Microsoft Flight Simulator’s greatest strengths rest in its engines. Several members of the Asobo got their pilot licence during the production of this title, and it shows. I’m not the first to say this, but you can download a pdf manual for a real-world plane you’re at the controls of and if you manage to get past the technical speak, the manual is likely to help you in-game.
There’s no doubt that cutting-edge technology and engines will keep this simulator soaring for years to come.
The pilot state of mind
There’s honestly been so much on my mind these past few weeks and months just in terms of life, so I’ve been enjoying just shutting my brain down and taking to the sky. And Microsoft Flight Simulator makes sure that you’re able to do it with full control over even the most minor of details while not forcing anything upon you. There’s a series of optional flight classes that will guide you on the finer elements of flying.
In my case, I found that I needed to complete them two or three times to start to get a feel for flight as it’s been a while since I took to a Flight Simulator title, and it can be tough to feel human guidance and connection to the AI instructor. After that, the game offers you a series of curated flights and challenges that will help you faster progress through the in-game levelling system, but you are free to do as you please.
The teacher lets you know that the goal of all this is to get you into the pilot state of mind — where controlling your wings and taking things in is second nature.
Despite the environmental impact and the pressures on our ears, humans were meant to fly. To experience aviation is one of life’s greatest joys. And Microsoft Flight Simulator understands that so well that it makes sure you feel free every step of the way.

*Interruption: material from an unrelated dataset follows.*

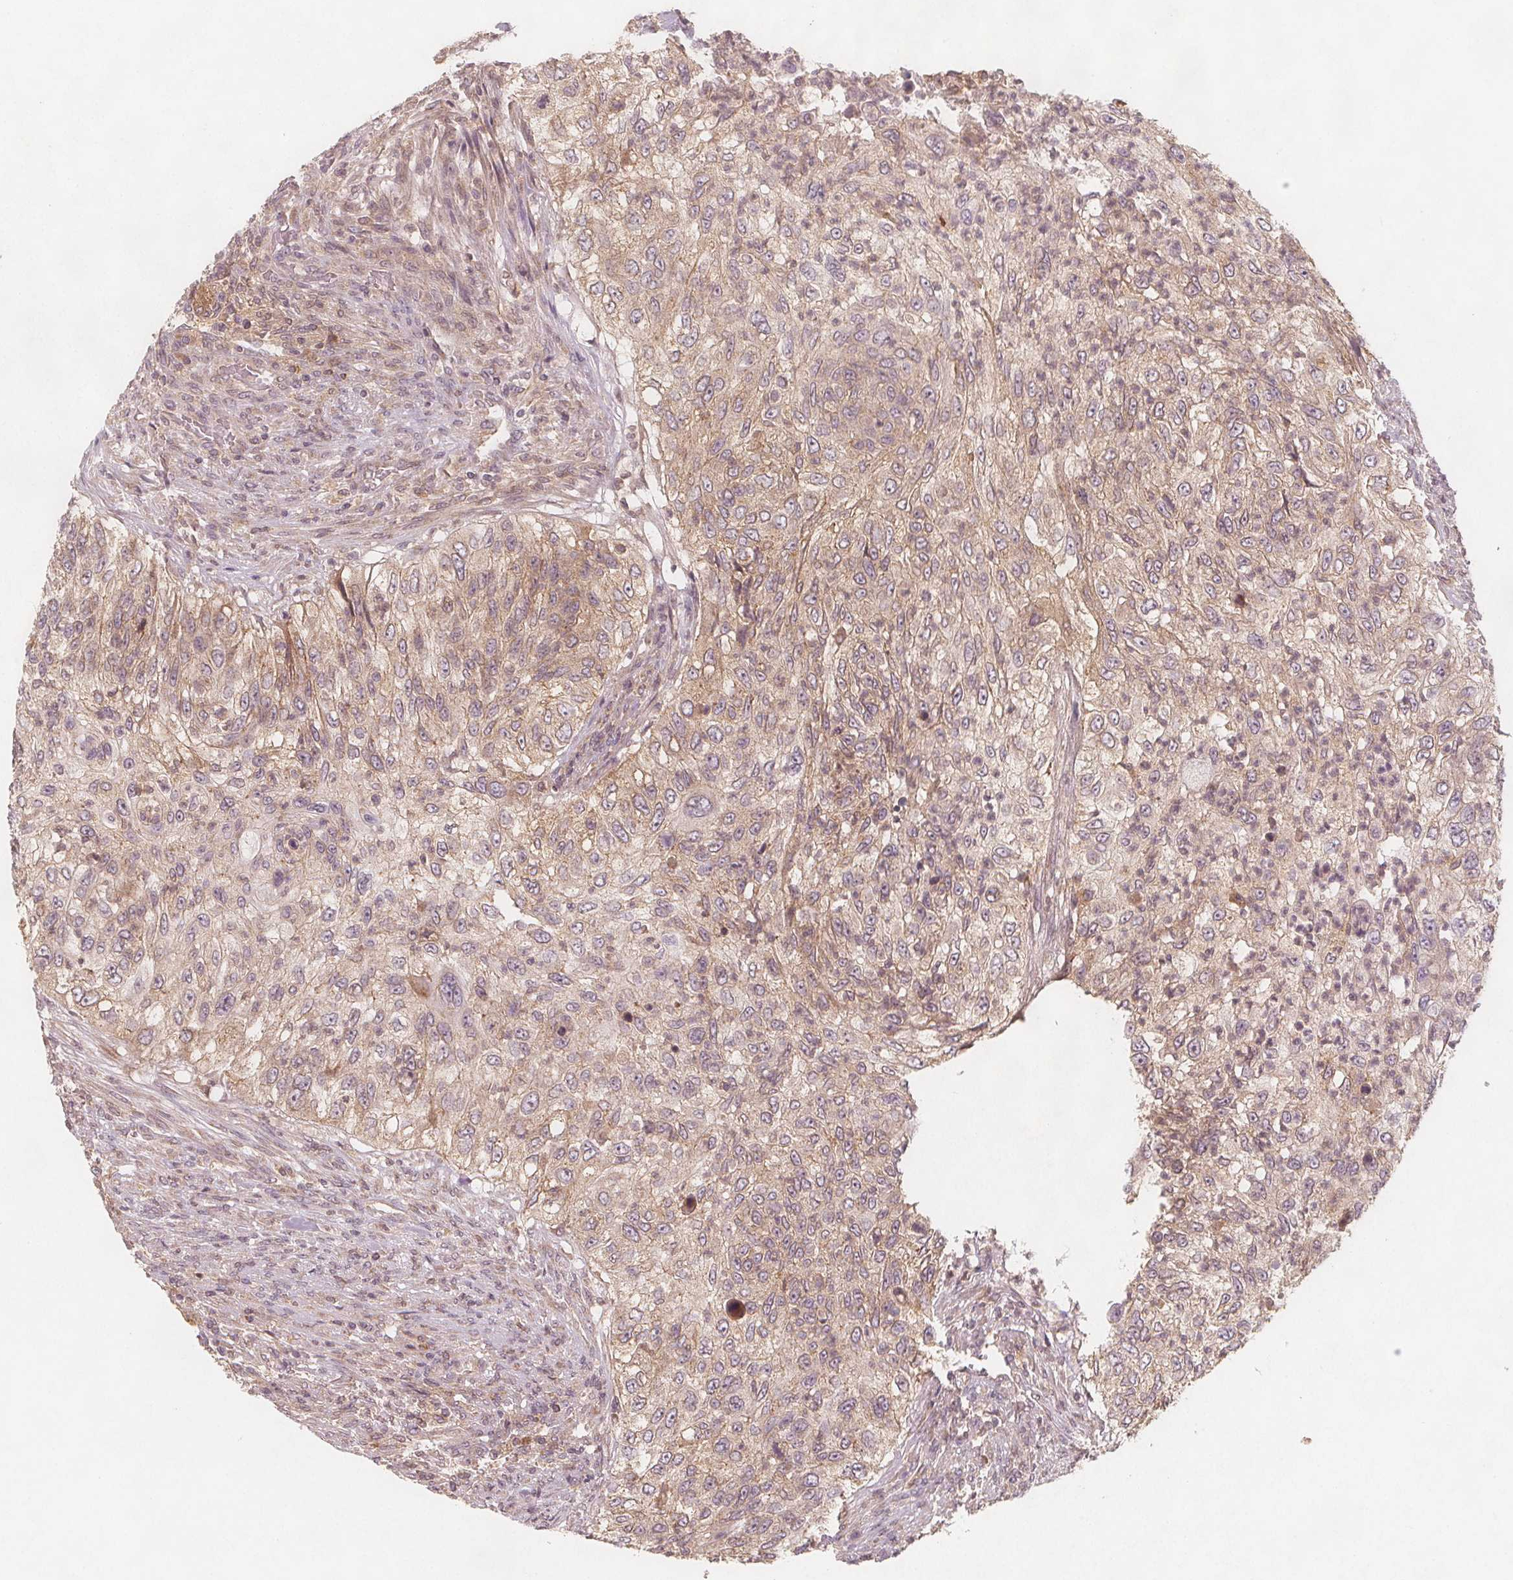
{"staining": {"intensity": "weak", "quantity": ">75%", "location": "cytoplasmic/membranous"}, "tissue": "urothelial cancer", "cell_type": "Tumor cells", "image_type": "cancer", "snomed": [{"axis": "morphology", "description": "Urothelial carcinoma, High grade"}, {"axis": "topography", "description": "Urinary bladder"}], "caption": "Immunohistochemical staining of human urothelial cancer displays low levels of weak cytoplasmic/membranous expression in about >75% of tumor cells.", "gene": "NCSTN", "patient": {"sex": "female", "age": 60}}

And the way that they’ve simulated the act of flight and the control you have over it is going to keep you coming back because it’s all on you.
Flights have to have a starting destination, but once you are in the air, you’re forced to follow no rules but your own — and the ones that keep you airborne! You’ll be able to see landmarks and landing zones marked as they spread around the globe. You are also free to set your flight times and weather conditions with 1:1 online conditions through Microsoft Azure or tweaked exactly the way you wish.
I found that one of my favourite features is the autopilot control system. There’s a heads-up menu in-flight that allows you to pass off flying and communications duties with the computer. I found myself enjoying handing the controls over to the autopilot on several voyages so I could just marvel at the sights out my window. I mentioned that it’s been a tough few months, and just having that ability to worry about little more than fuel level has been incredibly helpful in not only relaxing me but also in learning the ropes better and refining my flight skills.
Microsoft Flight Simulator really isn’t a game, but it really is the most ambitious thing in gaming. The only things I can hold against it are how it makes my high-end rig perform low at best. And that it made me feel a little too dumb and unsupported to get off the ground. However, everything from the cloud servers and engines at play in this title makes for an aeronautical environment that is only going to continue to grow and get better.
What else is there to say aside from it’s all up from here?
[A copy of the game was provided by the publisher for review purposes.]